Rauch argues that society would be doing far more damage to these conservative values either by trying to legally repress homosexual relationships or by offering gays some form of domestic partnership or civil union - what he calls "marriage-lite" - than by simply granting homosexuals the right to enter into full-fledged marriages.
On protecting marriage as an institution, Rauch says the gold standard of marriage is best preserved by the viewpoint: "If you want the benefits of marriage, get married." Otherwise, he says, "as society makes room for unmarried but devoted same-sex couples, custom and law will provide cohabitants with many of marriage's benefits - only without the bother of formal commitment, legal responsibilities, or a messy divorce."
The threat to marriage, according to Rauch, is not that homosexuals want to get married, but that straight couples don't want to. The marriage ban exacerbates this by turning "gays into walking billboards for the irrelevance of marriage."
As to children, Rauch responds to those who say that marriage is for procreation by reminding them that sex is for procreation, marriage is for building families. He agrees that marriage is the best environment for raising children and wonders why conservatives don't seem to consider the 28 percent of homosexual couples with children. Through artificial insemination for lesbian couples and the use of surrogate mothers and adoption for gay men, homosexuals are raising children in increasing numbers. These children would be far better off growing up with the stability of married parents.
The choice here is not whether children of a homosexual parent will live with a mommy and daddy, because that is not going to happen. They will either have two caring, legally responsible adults in a relationship recognized by the state, or they will have two adults in their lives but only one who has a legal obligation to their care.

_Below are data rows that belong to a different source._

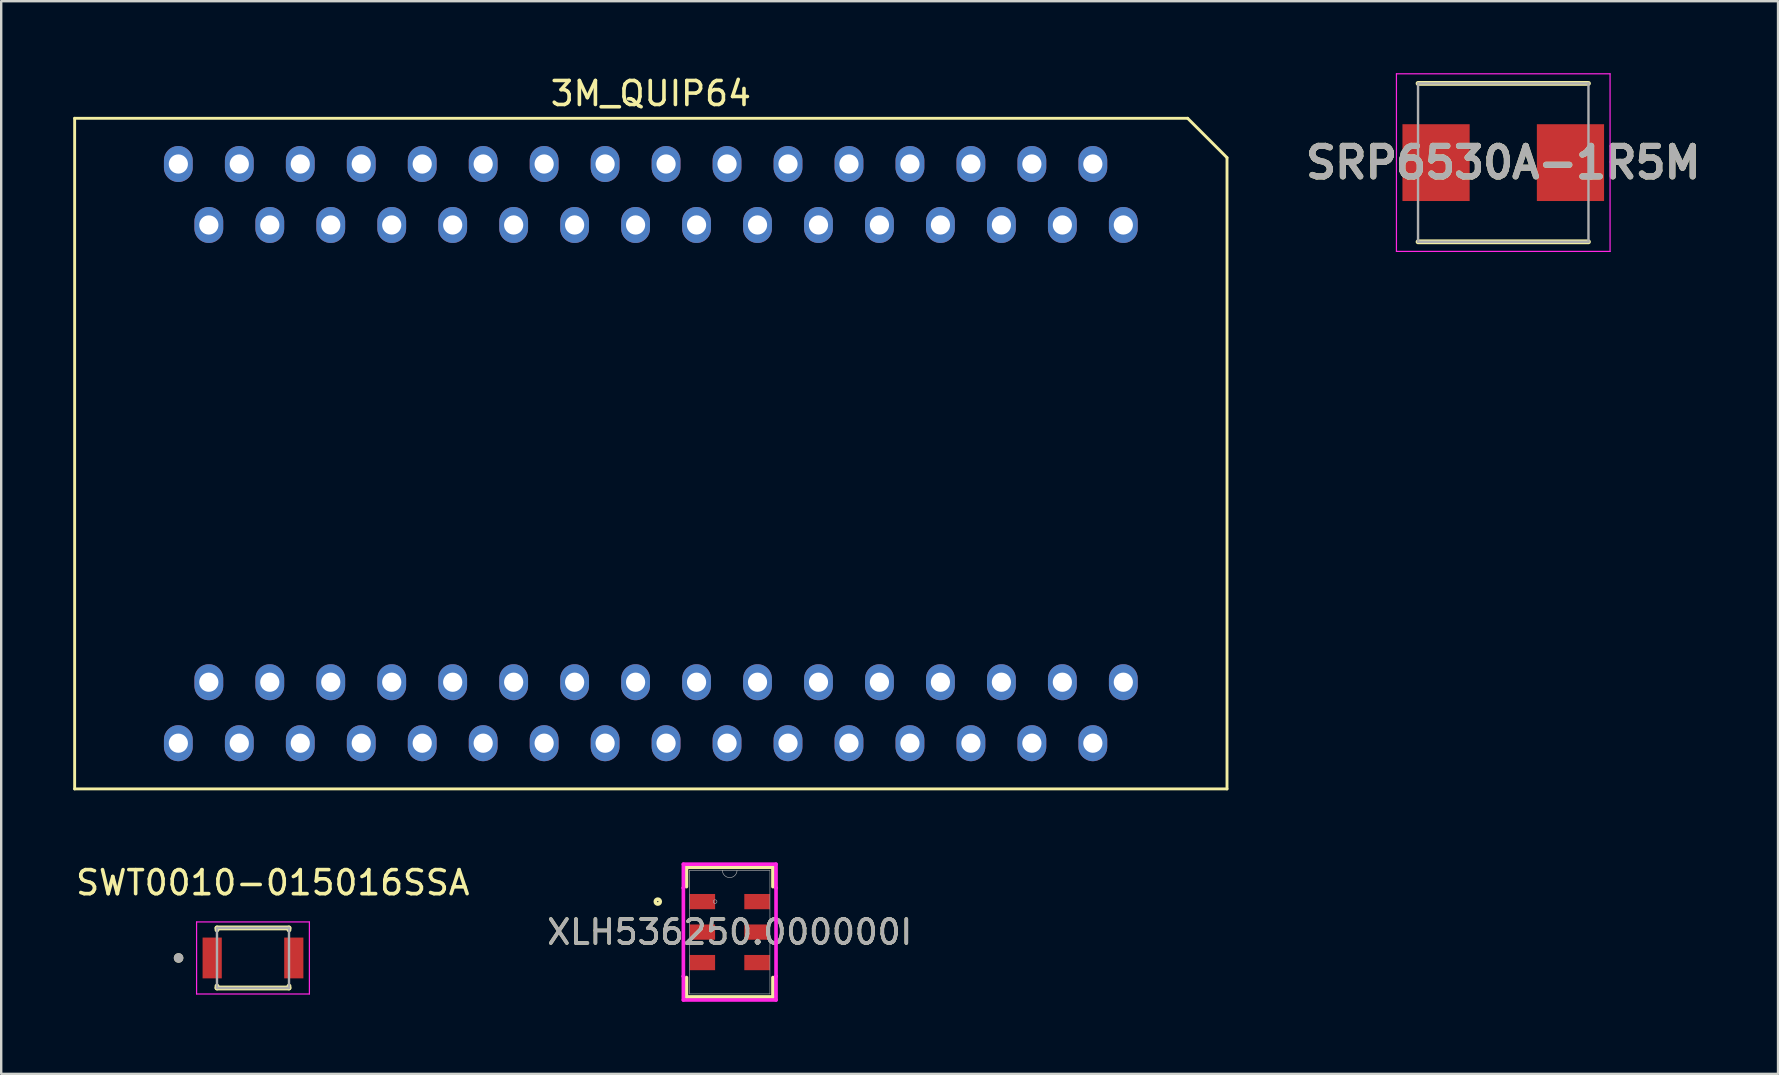
<source format=kicad_pcb>
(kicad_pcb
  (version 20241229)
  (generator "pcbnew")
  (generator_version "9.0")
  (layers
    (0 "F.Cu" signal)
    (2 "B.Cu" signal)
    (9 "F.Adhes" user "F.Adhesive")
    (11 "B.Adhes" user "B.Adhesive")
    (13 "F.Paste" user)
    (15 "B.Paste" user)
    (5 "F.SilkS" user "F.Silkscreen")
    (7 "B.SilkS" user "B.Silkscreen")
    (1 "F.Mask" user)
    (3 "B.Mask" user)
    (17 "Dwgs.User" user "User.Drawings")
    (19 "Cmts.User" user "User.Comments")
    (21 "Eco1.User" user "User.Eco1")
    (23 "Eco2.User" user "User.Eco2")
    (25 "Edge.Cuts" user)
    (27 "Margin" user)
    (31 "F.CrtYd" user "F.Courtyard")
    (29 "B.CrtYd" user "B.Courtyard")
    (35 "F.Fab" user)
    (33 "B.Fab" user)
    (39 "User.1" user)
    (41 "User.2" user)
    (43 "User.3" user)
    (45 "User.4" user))
  (footprint "3M_QUIP64"
    (layer "F.Cu")
    (at 24.065 15.848)
    (property "Reference" "3M_QUIP64" (at 0 -15 0) (layer "F.SilkS") (effects (font (size 1 1) (thickness 0.15))))
    (attr through_hole)
    (fp_line (start -24.005 -13.97) (end 22.365 -13.97) (stroke (width 0.12) (type solid)) (layer "F.SilkS"))
    (fp_line (start -24.005 13.97) (end -24.005 -13.97) (stroke (width 0.12) (type solid)) (layer "F.SilkS"))
    (fp_line (start 22.365 -13.97) (end 24.005 -12.33) (stroke (width 0.12) (type solid)) (layer "F.SilkS"))
    (fp_line (start 24.005 -12.33) (end 24.005 13.97) (stroke (width 0.12) (type solid)) (layer "F.SilkS"))
    (fp_line (start 24.005 13.97) (end -24.005 13.97) (stroke (width 0.12) (type solid)) (layer "F.SilkS"))
    (pad "1" thru_hole oval (at 19.685 -9.525) (size 1.2 1.5) (drill 0.8) (layers "*.Cu" "*.Mask"))
    (pad "2" thru_hole oval (at 18.415 -12.065) (size 1.2 1.5) (drill 0.8) (layers "*.Cu" "*.Mask"))
    (pad "3" thru_hole oval (at 17.145 -9.525) (size 1.2 1.5) (drill 0.8) (layers "*.Cu" "*.Mask"))
    (pad "4" thru_hole oval (at 15.875 -12.065) (size 1.2 1.5) (drill 0.8) (layers "*.Cu" "*.Mask"))
    (pad "5" thru_hole oval (at 14.605 -9.525) (size 1.2 1.5) (drill 0.8) (layers "*.Cu" "*.Mask"))
    (pad "6" thru_hole oval (at 13.335 -12.065) (size 1.2 1.5) (drill 0.8) (layers "*.Cu" "*.Mask"))
    (pad "7" thru_hole oval (at 12.065 -9.525) (size 1.2 1.5) (drill 0.8) (layers "*.Cu" "*.Mask"))
    (pad "8" thru_hole oval (at 10.795 -12.065) (size 1.2 1.5) (drill 0.8) (layers "*.Cu" "*.Mask"))
    (pad "9" thru_hole oval (at 9.525 -9.525) (size 1.2 1.5) (drill 0.8) (layers "*.Cu" "*.Mask"))
    (pad "10" thru_hole oval (at 8.255 -12.065) (size 1.2 1.5) (drill 0.8) (layers "*.Cu" "*.Mask"))
    (pad "11" thru_hole oval (at 6.985 -9.525) (size 1.2 1.5) (drill 0.8) (layers "*.Cu" "*.Mask"))
    (pad "12" thru_hole oval (at 5.715 -12.065) (size 1.2 1.5) (drill 0.8) (layers "*.Cu" "*.Mask"))
    (pad "13" thru_hole oval (at 4.445 -9.525) (size 1.2 1.5) (drill 0.8) (layers "*.Cu" "*.Mask"))
    (pad "14" thru_hole oval (at 3.175 -12.065) (size 1.2 1.5) (drill 0.8) (layers "*.Cu" "*.Mask"))
    (pad "15" thru_hole oval (at 1.905 -9.525) (size 1.2 1.5) (drill 0.8) (layers "*.Cu" "*.Mask"))
    (pad "16" thru_hole oval (at 0.635 -12.065) (size 1.2 1.5) (drill 0.8) (layers "*.Cu" "*.Mask"))
    (pad "17" thru_hole oval (at -0.635 -9.525) (size 1.2 1.5) (drill 0.8) (layers "*.Cu" "*.Mask"))
    (pad "18" thru_hole oval (at -1.905 -12.065) (size 1.2 1.5) (drill 0.8) (layers "*.Cu" "*.Mask"))
    (pad "19" thru_hole oval (at -3.175 -9.525) (size 1.2 1.5) (drill 0.8) (layers "*.Cu" "*.Mask"))
    (pad "20" thru_hole oval (at -4.445 -12.065) (size 1.2 1.5) (drill 0.8) (layers "*.Cu" "*.Mask"))
    (pad "21" thru_hole oval (at -5.715 -9.525) (size 1.2 1.5) (drill 0.8) (layers "*.Cu" "*.Mask"))
    (pad "22" thru_hole oval (at -6.985 -12.065) (size 1.2 1.5) (drill 0.8) (layers "*.Cu" "*.Mask"))
    (pad "23" thru_hole oval (at -8.255 -9.525) (size 1.2 1.5) (drill 0.8) (layers "*.Cu" "*.Mask"))
    (pad "24" thru_hole oval (at -9.525 -12.065) (size 1.2 1.5) (drill 0.8) (layers "*.Cu" "*.Mask"))
    (pad "25" thru_hole oval (at -10.795 -9.525) (size 1.2 1.5) (drill 0.8) (layers "*.Cu" "*.Mask"))
    (pad "26" thru_hole oval (at -12.065 -12.065) (size 1.2 1.5) (drill 0.8) (layers "*.Cu" "*.Mask"))
    (pad "27" thru_hole oval (at -13.335 -9.525) (size 1.2 1.5) (drill 0.8) (layers "*.Cu" "*.Mask"))
    (pad "28" thru_hole oval (at -14.605 -12.065) (size 1.2 1.5) (drill 0.8) (layers "*.Cu" "*.Mask"))
    (pad "29" thru_hole oval (at -15.875 -9.525) (size 1.2 1.5) (drill 0.8) (layers "*.Cu" "*.Mask"))
    (pad "30" thru_hole oval (at -17.145 -12.065) (size 1.2 1.5) (drill 0.8) (layers "*.Cu" "*.Mask"))
    (pad "31" thru_hole oval (at -18.415 -9.525) (size 1.2 1.5) (drill 0.8) (layers "*.Cu" "*.Mask"))
    (pad "32" thru_hole oval (at -19.685 -12.065) (size 1.2 1.5) (drill 0.8) (layers "*.Cu" "*.Mask"))
    (pad "33" thru_hole oval (at -19.685 12.065) (size 1.2 1.5) (drill 0.8) (layers "*.Cu" "*.Mask"))
    (pad "34" thru_hole oval (at -18.415 9.525) (size 1.2 1.5) (drill 0.8) (layers "*.Cu" "*.Mask"))
    (pad "35" thru_hole oval (at -17.145 12.065) (size 1.2 1.5) (drill 0.8) (layers "*.Cu" "*.Mask"))
    (pad "36" thru_hole oval (at -15.875 9.525) (size 1.2 1.5) (drill 0.8) (layers "*.Cu" "*.Mask"))
    (pad "37" thru_hole oval (at -14.605 12.065) (size 1.2 1.5) (drill 0.8) (layers "*.Cu" "*.Mask"))
    (pad "38" thru_hole oval (at -13.335 9.525) (size 1.2 1.5) (drill 0.8) (layers "*.Cu" "*.Mask"))
    (pad "39" thru_hole oval (at -12.065 12.065) (size 1.2 1.5) (drill 0.8) (layers "*.Cu" "*.Mask"))
    (pad "40" thru_hole oval (at -10.795 9.525) (size 1.2 1.5) (drill 0.8) (layers "*.Cu" "*.Mask"))
    (pad "41" thru_hole oval (at -9.525 12.065) (size 1.2 1.5) (drill 0.8) (layers "*.Cu" "*.Mask"))
    (pad "42" thru_hole oval (at -8.255 9.525) (size 1.2 1.5) (drill 0.8) (layers "*.Cu" "*.Mask"))
    (pad "43" thru_hole oval (at -6.985 12.065) (size 1.2 1.5) (drill 0.8) (layers "*.Cu" "*.Mask"))
    (pad "44" thru_hole oval (at -5.715 9.525) (size 1.2 1.5) (drill 0.8) (layers "*.Cu" "*.Mask"))
    (pad "45" thru_hole oval (at -4.445 12.065) (size 1.2 1.5) (drill 0.8) (layers "*.Cu" "*.Mask"))
    (pad "46" thru_hole oval (at -3.175 9.525) (size 1.2 1.5) (drill 0.8) (layers "*.Cu" "*.Mask"))
    (pad "47" thru_hole oval (at -1.905 12.065) (size 1.2 1.5) (drill 0.8) (layers "*.Cu" "*.Mask"))
    (pad "48" thru_hole oval (at -0.635 9.525) (size 1.2 1.5) (drill 0.8) (layers "*.Cu" "*.Mask"))
    (pad "49" thru_hole oval (at 0.635 12.065) (size 1.2 1.5) (drill 0.8) (layers "*.Cu" "*.Mask"))
    (pad "50" thru_hole oval (at 1.905 9.525) (size 1.2 1.5) (drill 0.8) (layers "*.Cu" "*.Mask"))
    (pad "51" thru_hole oval (at 3.175 12.065) (size 1.2 1.5) (drill 0.8) (layers "*.Cu" "*.Mask"))
    (pad "52" thru_hole oval (at 4.445 9.525) (size 1.2 1.5) (drill 0.8) (layers "*.Cu" "*.Mask"))
    (pad "53" thru_hole oval (at 5.715 12.065) (size 1.2 1.5) (drill 0.8) (layers "*.Cu" "*.Mask"))
    (pad "54" thru_hole oval (at 6.985 9.525) (size 1.2 1.5) (drill 0.8) (layers "*.Cu" "*.Mask"))
    (pad "55" thru_hole oval (at 8.255 12.065) (size 1.2 1.5) (drill 0.8) (layers "*.Cu" "*.Mask"))
    (pad "56" thru_hole oval (at 9.525 9.525) (size 1.2 1.5) (drill 0.8) (layers "*.Cu" "*.Mask"))
    (pad "57" thru_hole oval (at 10.795 12.065) (size 1.2 1.5) (drill 0.8) (layers "*.Cu" "*.Mask"))
    (pad "58" thru_hole oval (at 12.065 9.525) (size 1.2 1.5) (drill 0.8) (layers "*.Cu" "*.Mask"))
    (pad "59" thru_hole oval (at 13.335 12.065) (size 1.2 1.5) (drill 0.8) (layers "*.Cu" "*.Mask"))
    (pad "60" thru_hole oval (at 14.605 9.525) (size 1.2 1.5) (drill 0.8) (layers "*.Cu" "*.Mask"))
    (pad "61" thru_hole oval (at 15.875 12.065) (size 1.2 1.5) (drill 0.8) (layers "*.Cu" "*.Mask"))
    (pad "62" thru_hole oval (at 17.145 9.525) (size 1.2 1.5) (drill 0.8) (layers "*.Cu" "*.Mask"))
    (pad "63" thru_hole oval (at 18.415 12.065) (size 1.2 1.5) (drill 0.8) (layers "*.Cu" "*.Mask"))
    (pad "64" thru_hole oval (at 19.685 9.525) (size 1.2 1.5) (drill 0.8) (layers "*.Cu" "*.Mask")))
  (footprint "XLH536250.000000I"
    (layer "F.Cu")
    (at 27.351 35.783)
    (property "Reference" "XLH536250.000000I" (at 0 0 0) (unlocked yes) (layer "F.SilkS") (effects (font (size 1 1) (thickness 0.15))))
    (attr smd)
    (fp_line (start -1.803 -2.702) (end -1.803 -1.894) (stroke (width 0.152) (type solid)) (layer "F.SilkS"))
    (fp_line (start -1.803 1.894) (end -1.803 2.702) (stroke (width 0.152) (type solid)) (layer "F.SilkS"))
    (fp_line (start -1.803 2.702) (end 1.803 2.702) (stroke (width 0.152) (type solid)) (layer "F.SilkS"))
    (fp_line (start 1.803 -2.702) (end -1.803 -2.702) (stroke (width 0.152) (type solid)) (layer "F.SilkS"))
    (fp_line (start 1.803 -1.894) (end 1.803 -2.702) (stroke (width 0.152) (type solid)) (layer "F.SilkS"))
    (fp_line (start 1.803 2.702) (end 1.803 1.894) (stroke (width 0.152) (type solid)) (layer "F.SilkS"))
    (fp_circle (center -2.996 -1.27) (end -2.894 -1.27) (stroke (width 0.152) (type solid)) (fill no) (layer "F.SilkS"))
    (fp_line (start -1.93 -2.829) (end 1.93 -2.829) (stroke (width 0.152) (type solid)) (layer "F.CrtYd"))
    (fp_line (start -1.93 -1.841) (end -1.93 -2.829) (stroke (width 0.152) (type solid)) (layer "F.CrtYd"))
    (fp_line (start -1.93 -1.841) (end -1.93 -1.841) (stroke (width 0.152) (type solid)) (layer "F.CrtYd"))
    (fp_line (start -1.93 1.841) (end -1.93 -1.841) (stroke (width 0.152) (type solid)) (layer "F.CrtYd"))
    (fp_line (start -1.93 1.841) (end -1.93 1.841) (stroke (width 0.152) (type solid)) (layer "F.CrtYd"))
    (fp_line (start -1.93 2.829) (end -1.93 1.841) (stroke (width 0.152) (type solid)) (layer "F.CrtYd"))
    (fp_line (start 1.93 -2.829) (end 1.93 -1.841) (stroke (width 0.152) (type solid)) (layer "F.CrtYd"))
    (fp_line (start 1.93 -1.841) (end 1.93 -1.841) (stroke (width 0.152) (type solid)) (layer "F.CrtYd"))
    (fp_line (start 1.93 -1.841) (end 1.93 1.841) (stroke (width 0.152) (type solid)) (layer "F.CrtYd"))
    (fp_line (start 1.93 1.841) (end 1.93 1.841) (stroke (width 0.152) (type solid)) (layer "F.CrtYd"))
    (fp_line (start 1.93 1.841) (end 1.93 2.829) (stroke (width 0.152) (type solid)) (layer "F.CrtYd"))
    (fp_line (start 1.93 2.829) (end -1.93 2.829) (stroke (width 0.152) (type solid)) (layer "F.CrtYd"))
    (fp_line (start -1.676 -2.575) (end -1.676 2.575) (stroke (width 0.025) (type solid)) (layer "F.Fab"))
    (fp_line (start -1.676 2.575) (end 1.676 2.575) (stroke (width 0.025) (type solid)) (layer "F.Fab"))
    (fp_line (start 1.676 -2.575) (end -1.676 -2.575) (stroke (width 0.025) (type solid)) (layer "F.Fab"))
    (fp_line (start 1.676 2.575) (end 1.676 -2.575) (stroke (width 0.025) (type solid)) (layer "F.Fab"))
    (fp_arc (start 0.3048 -2.575001) (mid 0 -2.270201) (end -0.3048 -2.575001) (stroke (width 0.0254) (type solid)) (layer "F.Fab"))
    (fp_circle (center -0.608 -1.27) (end -0.532 -1.27) (stroke (width 0.025) (type solid)) (fill no) (layer "F.Fab"))
    (fp_text user "${REFERENCE}" (at 0 0 0) (unlocked yes) (layer "F.Fab") (effects (font (size 1 1) (thickness 0.15))))
    (pad "1" smd rect (at -1.142 -1.27) (size 1.067 0.635) (layers "F.Cu" "F.Mask" "F.Paste"))
    (pad "2" smd rect (at -1.142 0) (size 1.067 0.635) (layers "F.Cu" "F.Mask" "F.Paste"))
    (pad "3" smd rect (at -1.142 1.27) (size 1.067 0.635) (layers "F.Cu" "F.Mask" "F.Paste"))
    (pad "4" smd rect (at 1.142 1.27) (size 1.067 0.635) (layers "F.Cu" "F.Mask" "F.Paste"))
    (pad "5" smd rect (at 1.142 0) (size 1.067 0.635) (layers "F.Cu" "F.Mask" "F.Paste"))
    (pad "6" smd rect (at 1.142 -1.27) (size 1.067 0.635) (layers "F.Cu" "F.Mask" "F.Paste")))
  (footprint "SWT0010-015016SSA"
    (layer "F.Cu")
    (at 7.49 36.861)
    (property "Reference" "SWT0010-015016SSA" (at 0.825 -3.135 0) (layer "F.SilkS") (effects (font (size 1 1) (thickness 0.15))))
    (attr smd)
    (fp_line (start -1.5 -1.25) (end -1.5 -1.17) (stroke (width 0.2) (type solid)) (layer "F.SilkS"))
    (fp_line (start -1.5 1.25) (end -1.5 1.17) (stroke (width 0.2) (type solid)) (layer "F.SilkS"))
    (fp_line (start -1.5 1.25) (end 1.5 1.25) (stroke (width 0.2) (type solid)) (layer "F.SilkS"))
    (fp_line (start 1.5 -1.25) (end -1.5 -1.25) (stroke (width 0.2) (type solid)) (layer "F.SilkS"))
    (fp_line (start 1.5 -1.17) (end 1.5 -1.25) (stroke (width 0.2) (type solid)) (layer "F.SilkS"))
    (fp_line (start 1.5 1.25) (end 1.5 1.17) (stroke (width 0.2) (type solid)) (layer "F.SilkS"))
    (fp_circle (center -3.1 0) (end -3 0) (stroke (width 0.2) (type solid)) (fill no) (layer "F.SilkS"))
    (fp_line (start -2.35 -1.5) (end -2.35 1.5) (stroke (width 0.05) (type solid)) (layer "F.CrtYd"))
    (fp_line (start -2.35 1.5) (end 2.35 1.5) (stroke (width 0.05) (type solid)) (layer "F.CrtYd"))
    (fp_line (start 2.35 -1.5) (end -2.35 -1.5) (stroke (width 0.05) (type solid)) (layer "F.CrtYd"))
    (fp_line (start 2.35 1.5) (end 2.35 -1.5) (stroke (width 0.05) (type solid)) (layer "F.CrtYd"))
    (fp_line (start -1.5 -1.25) (end -1.5 1.25) (stroke (width 0.1) (type solid)) (layer "F.Fab"))
    (fp_line (start -1.5 1.25) (end 1.5 1.25) (stroke (width 0.1) (type solid)) (layer "F.Fab"))
    (fp_line (start 1.5 -1.25) (end -1.5 -1.25) (stroke (width 0.1) (type solid)) (layer "F.Fab"))
    (fp_line (start 1.5 1.25) (end 1.5 -1.25) (stroke (width 0.1) (type solid)) (layer "F.Fab"))
    (fp_circle (center -3.1 0) (end -3 0) (stroke (width 0.2) (type solid)) (fill no) (layer "F.Fab"))
    (pad "1" smd rect (at -1.7 0) (size 0.8 1.7) (layers "F.Cu" "F.Mask" "F.Paste"))
    (pad "2" smd rect (at 1.7 0) (size 0.8 1.7) (layers "F.Cu" "F.Mask" "F.Paste")))
  (footprint "SRP6530A-1R5M"
    (layer "F.Cu")
    (at 59.579 3.725)
    (property "Reference" "SRP6530A-1R5M" (at 0 0 0) (layer "F.SilkS") (effects (font (size 1.27 1.27) (thickness 0.254))))
    (attr smd)
    (fp_line (start -3.55 3.3) (end 3.55 3.3) (stroke (width 0.2) (type solid)) (layer "F.SilkS"))
    (fp_line (start 3.55 -3.3) (end -3.55 -3.3) (stroke (width 0.2) (type solid)) (layer "F.SilkS"))
    (fp_line (start -4.45 -3.7) (end 4.45 -3.7) (stroke (width 0.05) (type solid)) (layer "F.CrtYd"))
    (fp_line (start -4.45 3.7) (end -4.45 -3.7) (stroke (width 0.05) (type solid)) (layer "F.CrtYd"))
    (fp_line (start 4.45 -3.7) (end 4.45 3.7) (stroke (width 0.05) (type solid)) (layer "F.CrtYd"))
    (fp_line (start 4.45 3.7) (end -4.45 3.7) (stroke (width 0.05) (type solid)) (layer "F.CrtYd"))
    (fp_line (start -3.55 -3.3) (end 3.55 -3.3) (stroke (width 0.1) (type solid)) (layer "F.Fab"))
    (fp_line (start -3.55 3.3) (end -3.55 -3.3) (stroke (width 0.1) (type solid)) (layer "F.Fab"))
    (fp_line (start 3.55 -3.3) (end 3.55 3.3) (stroke (width 0.1) (type solid)) (layer "F.Fab"))
    (fp_line (start 3.55 3.3) (end -3.55 3.3) (stroke (width 0.1) (type solid)) (layer "F.Fab"))
    (fp_text user "${REFERENCE}" (at 0 0 0) (layer "F.Fab") (effects (font (size 1.27 1.27) (thickness 0.254))))
    (pad "1" smd rect (at -2.8 0) (size 2.8 3.2) (layers "F.Cu" "F.Mask" "F.Paste"))
    (pad "2" smd rect (at 2.8 0) (size 2.8 3.2) (layers "F.Cu" "F.Mask" "F.Paste")))
  (gr_rect
    (start -3 -3)
    (end 71.027 41.689)
    (stroke (width 0.1) (type default))
    (fill no)
    (layer "Edge.Cuts")))
</source>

Now, which family situation is more closely aligned with conservative values?
Supporting gay marriage also helps stabilize society by providing added security to otherwise vulnerable single people. Rauch says that, "from society's point of view, an unattached person is an accident waiting to happen." Marriage means there will be a support system in place to address a sudden illness, an accident or a bout of unemployment. It gives adults a safety net that might otherwise be left to government to provide.
Come on. Conservatives gotta love that.
Opponents of same-sex marriage on the right , such as Sen. Rick Santorum, R-Penn., like to ground their arguments in historic traditions. "Marriage is between a man and a woman," Santorum said last summer, because "every civilization in the history of man has recognized a unique bond." President Bush, in calling for a constitutional amendment barring same-sex marriage, said "The union of a man and woman is the most enduring human institution ... honored and encouraged in all cultures and by every religious faith."
Well, actually, as Rauch points out, the historical norm for marriage is between a man and women, not a man and a woman. Out of 1,154 past and present societies, anthropologists document that 980, a huge majority, have allowed polygamy (and anyone who wants to quote the Bible in this debate should also check it for the multiple wives of God's chosen, including Abraham and Jacob). This inconvenient fact suggests that history and tradition might not be the place from which to draw rhetorical firepower.
Conservatives who are open to rational argument have got to think this out. Objecting to same-sex marriage is fighting against interest. What is happening in Massachusetts is an embrace and affirmation of traditional values. Really, it's time to put down the protest signs and join the party.